▸ Text
START

# "Concerning . . . The Hoard"



## Elthir (Aug 13, 2022)

At another website, someone called *Arvegil145 *has posted:

__________

That is, as of last month from an auction - it was sold for c. 150,000$ from what I've heard. The auction website has actually posted images of the manuscripts, and a brave soul has already attempted to tackle the mess that is Tolkien's handwriting!

I will link both the auction website and the transcript here, and oh boy does it not disappoint!

The manuscript images: https://historical.ha.com/itm/books/...Popular-112917

The transcript: https://docs.google.com/document/d/1...ISmd8laFM/edit

__________

Wow!


----------



## m4r35n357 (Aug 14, 2022)

First impressions:

A reaffirmation in 1964 of the 1937 version of the "fall of Doriath", no need to lure Thingol outside the girdle, or re-write the story completely 

Even better:


> Thus was prepared the overthrow of the Dark Lord. A great army came from the West to
> Middle-earth, and the Sons of the Valar aided by the remnants of the Elves and the
> Dúnedain (or Men of Elf-alliance) overcame the Dark Lord in that war called the “Last
> Battle” [of the First Age], but was actually a long war, scantily chronicled owing to the
> ...



Dynamite - confirmation that the left-over elves *did* in fact take part in the WoW, despite Christopher's editing of the final chapter to remove the summons.

Possibly even more dynamite - reaffirmation of the Ambarkanta (and possibly even Ainulindale B, still digesting that!).

Entirely consistent with my personal view that Tolkien was not really satisfied with his attempt to re-write the Silmarillion after LoTR.


----------



## Elbereth Vala Varda (Aug 14, 2022)

Elthir said:


> At another website, someone called *Arvegil145 *has posted:
> 
> __________
> 
> ...


Wow! That is a lot of money-- yet I bet it is worth it! Hope they share it with the world!


----------



## Elthir (Aug 21, 2022)

m4r35n357 said:


> First impressions: A reaffirmation in 1964 of the 1937 version of the "fall of Doriath", no need to lure Thingol outside the girdle, or re-write the story completely



Or, one could describe things another way; like for example: _Concerning The Hoard_ is certainly not
a return to the 1937 Fall of Doriath, given the differences (plural) between the 1964 version and the older description – differences that include how the Girdle of Melian is breached!

END

▸ Task A
Summarize the forum thread on "Concerning The Hoard" in three sentences.
▸ Task B
Write the next part of the forum thread on "Concerning The Hoard," picking up after its final post.
The data that follow are not needed for any of the work here.

▸ Record set
START

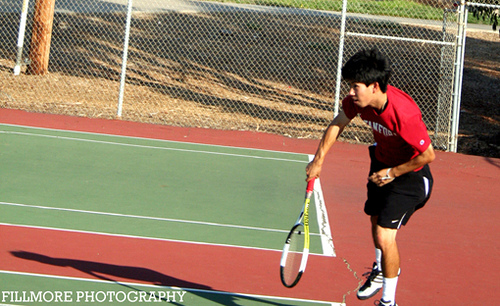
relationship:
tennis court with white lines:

END
START

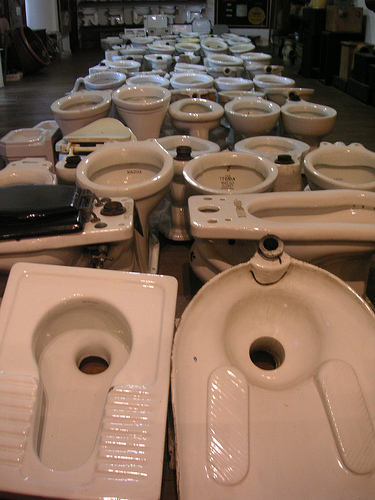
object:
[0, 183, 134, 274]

END
START

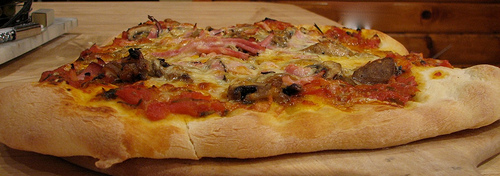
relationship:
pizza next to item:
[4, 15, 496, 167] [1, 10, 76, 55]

END

▸ Result A
Elthir shares a post from another website reporting that the manuscripts had been sold at auction for about $150,000, that the auction website had posted images of them, and that someone had attempted a transcript of Tolkien's handwriting. m4r35n357 reads the text as a 1964 reaffirmation of the 1937 version of the "fall of Doriath" and as confirmation that the remaining Elves took part in the war against the Dark Lord. Elthir replies that it is not a return to the 1937 Fall of Doriath, citing differences that include how the Girdle of Melian is breached.

▸ Result B
 I'm using "1937 version" as shorthand here, as I'm guessing you are as well



m4r35n357 said:


> Even better: Dynamite - confirmation that the left-over elves *did* in fact take part in the WoW, despite Christopher's editing of the final chapter to remove the summons.



*Edit: this section is me not being serious.*

Considering Tolkien’s “Sons of the Valar” here, JRRT has obviously gone back to the Valar having
sons. And clearly he's dropped the Vanyar -- but again, now that we have the sons of the Valar
on board, do we really even need the Teleri to do the shipping?

I mean, sometimes the shipping costs more than the item! 

Tolkien retains the *"remnants *of the Elves” however -- clearly referring to the Noldor of Aman here, syncing up with the description from _Quenta Silmarillion_ (after Finarfin forsook the March to Middle-earth): “There they received the Pardon of the Valar, and Finarfin was set to rule the *remnant* of the Noldor in the Blessed Realm.”

In any case, this is interesting stuff for the 1960s. But Tolkien can be surprising!

cough

*End of joke section.*


----------



## Elthir (Aug 21, 2022)

By the way, half of my last post is me not being serious . . . and I can't remember what the other half is.

probably me being annoying

🐾


----------



## m4r35n357 (Aug 23, 2022)

Elthir said:


> Tolkien retains the *"remnants *of the Elves” however -- clearly referring to the Noldor of Aman here, syncing up with the description from _Quenta Silmarillion_ (after Finarfin forsook the March to Middle-earth): “There they received the Pardon of the Valar, and Finarfin was set to rule the *remnant* of the Noldor in the Blessed Realm.”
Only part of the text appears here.